Records from a dataset:
------------------------------------------------------------------------
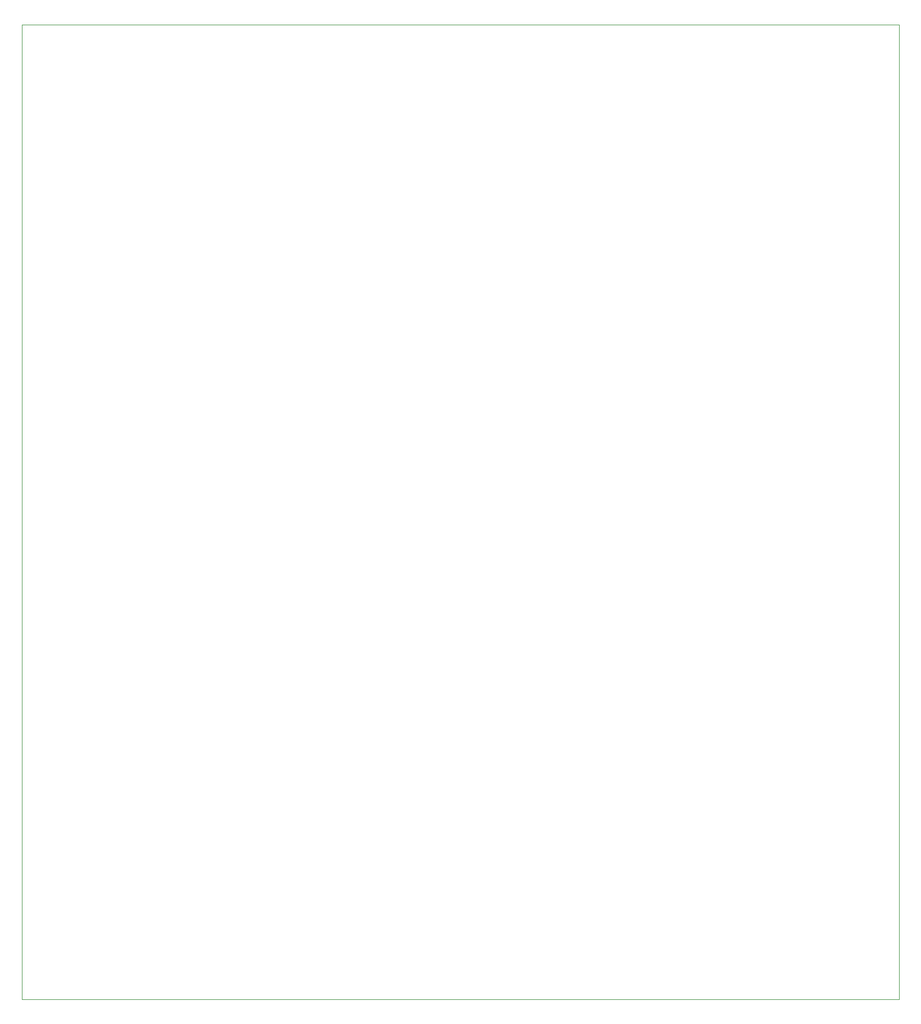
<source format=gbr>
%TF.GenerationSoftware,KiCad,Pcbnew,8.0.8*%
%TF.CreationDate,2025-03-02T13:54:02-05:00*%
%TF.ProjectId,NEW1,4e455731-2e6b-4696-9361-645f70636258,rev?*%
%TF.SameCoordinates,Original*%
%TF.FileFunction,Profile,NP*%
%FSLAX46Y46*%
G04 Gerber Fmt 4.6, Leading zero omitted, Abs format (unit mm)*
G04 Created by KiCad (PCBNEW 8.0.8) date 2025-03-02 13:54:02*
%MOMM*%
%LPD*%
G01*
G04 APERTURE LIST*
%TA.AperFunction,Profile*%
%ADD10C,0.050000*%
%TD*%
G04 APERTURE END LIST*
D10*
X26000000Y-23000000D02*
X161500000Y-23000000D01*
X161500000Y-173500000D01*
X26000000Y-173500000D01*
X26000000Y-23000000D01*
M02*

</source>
------------------------------------------------------------------------
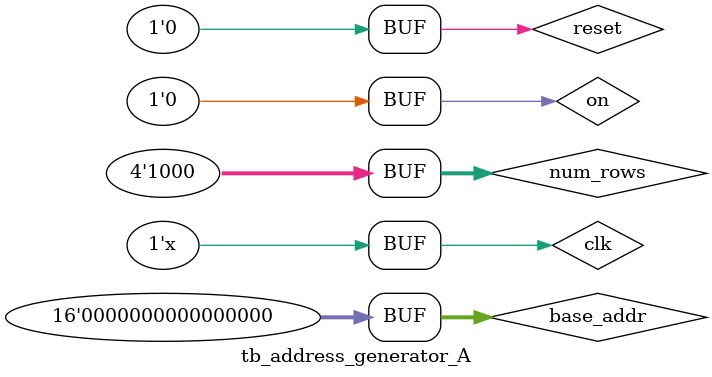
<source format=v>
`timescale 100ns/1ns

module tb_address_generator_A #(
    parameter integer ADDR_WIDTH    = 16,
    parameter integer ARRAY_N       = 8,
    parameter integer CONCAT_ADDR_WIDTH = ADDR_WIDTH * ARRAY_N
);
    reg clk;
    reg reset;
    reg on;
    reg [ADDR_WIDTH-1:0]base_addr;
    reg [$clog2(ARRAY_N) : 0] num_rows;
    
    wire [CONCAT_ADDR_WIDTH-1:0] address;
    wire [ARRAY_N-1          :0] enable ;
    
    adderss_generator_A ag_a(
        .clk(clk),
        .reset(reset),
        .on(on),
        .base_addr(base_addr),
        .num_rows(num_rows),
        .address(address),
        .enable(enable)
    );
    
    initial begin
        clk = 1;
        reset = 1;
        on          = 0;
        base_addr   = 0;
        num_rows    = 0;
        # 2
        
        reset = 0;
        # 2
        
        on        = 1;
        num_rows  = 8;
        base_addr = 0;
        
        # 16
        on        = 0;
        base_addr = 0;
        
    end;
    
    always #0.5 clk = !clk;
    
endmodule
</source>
------------------------------------------------------------------------
**The task:** Lines that hold "enable" are the ones to copy, so pick each out from the data.

**Solution to this problem:**
    wire [ARRAY_N-1          :0] enable ;
        .enable(enable)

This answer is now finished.